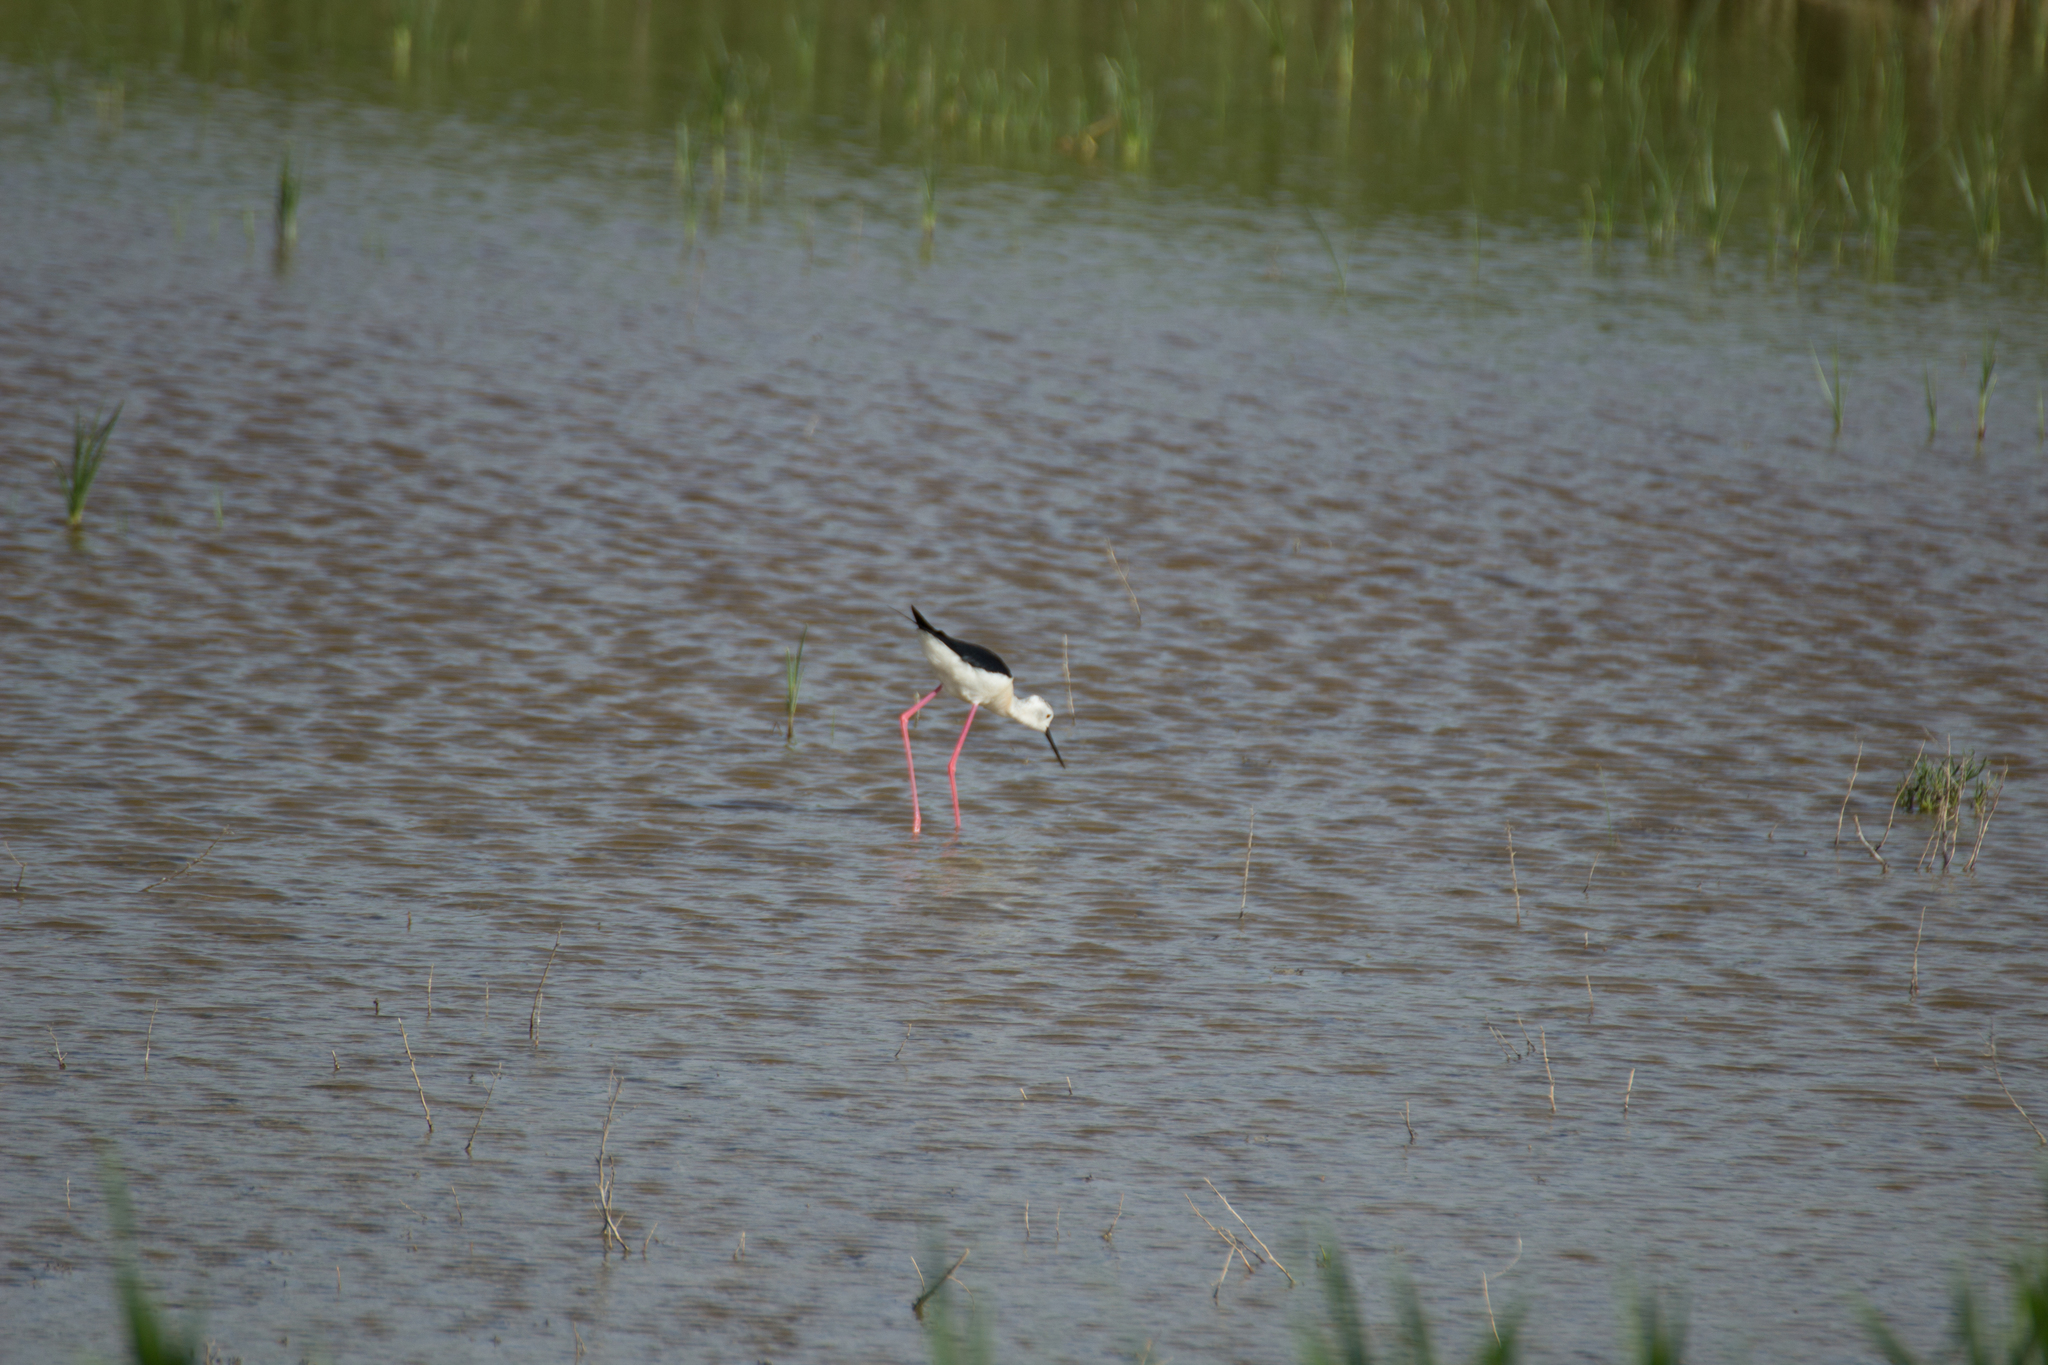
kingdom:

* * *

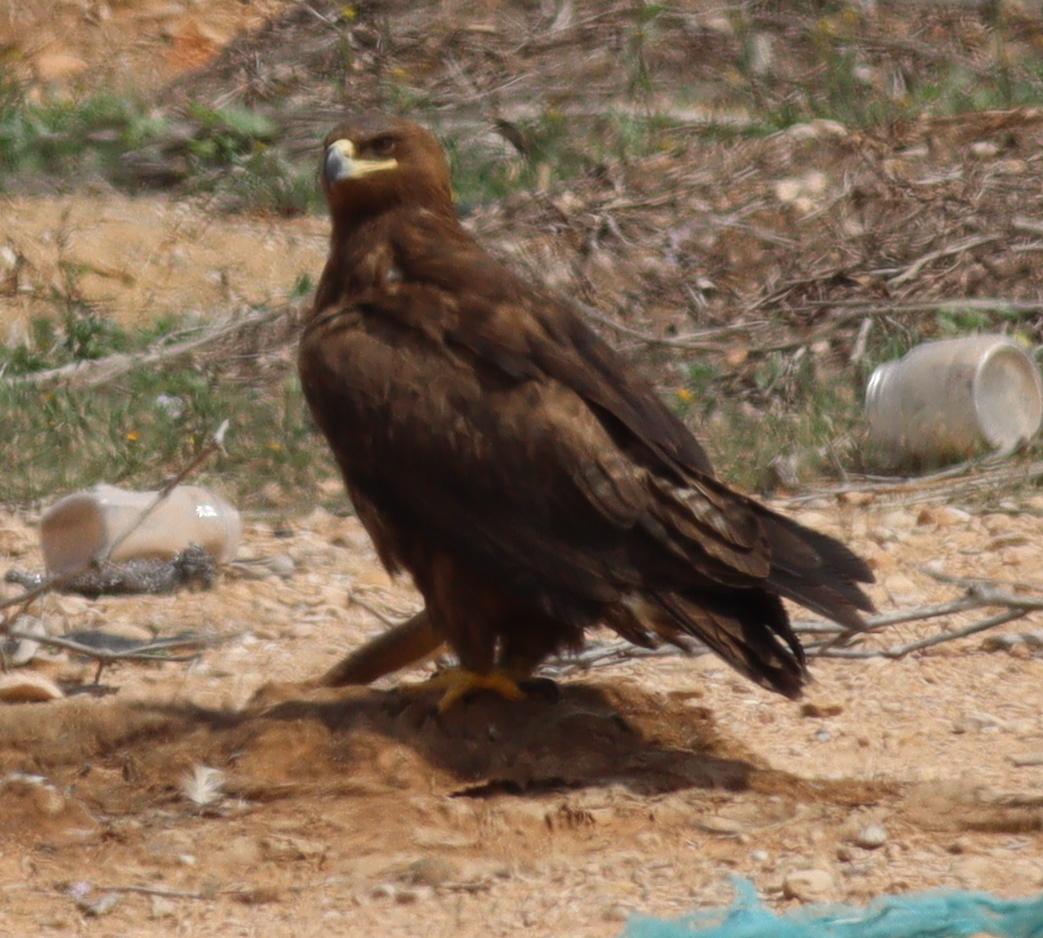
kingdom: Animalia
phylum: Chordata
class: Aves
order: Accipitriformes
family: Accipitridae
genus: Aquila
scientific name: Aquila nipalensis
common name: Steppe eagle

▶ **Directions**: Change "scientific name" to "binomial name" in the stretch of the records from the line containing "order: Accipitriformes" through the line containing "common name: Steppe eagle", and give only those lines with everything else left as it is.

▶ **Correct response**:
order: Accipitriformes
family: Accipitridae
genus: Aquila
binomial name: Aquila nipalensis
common name: Steppe eagle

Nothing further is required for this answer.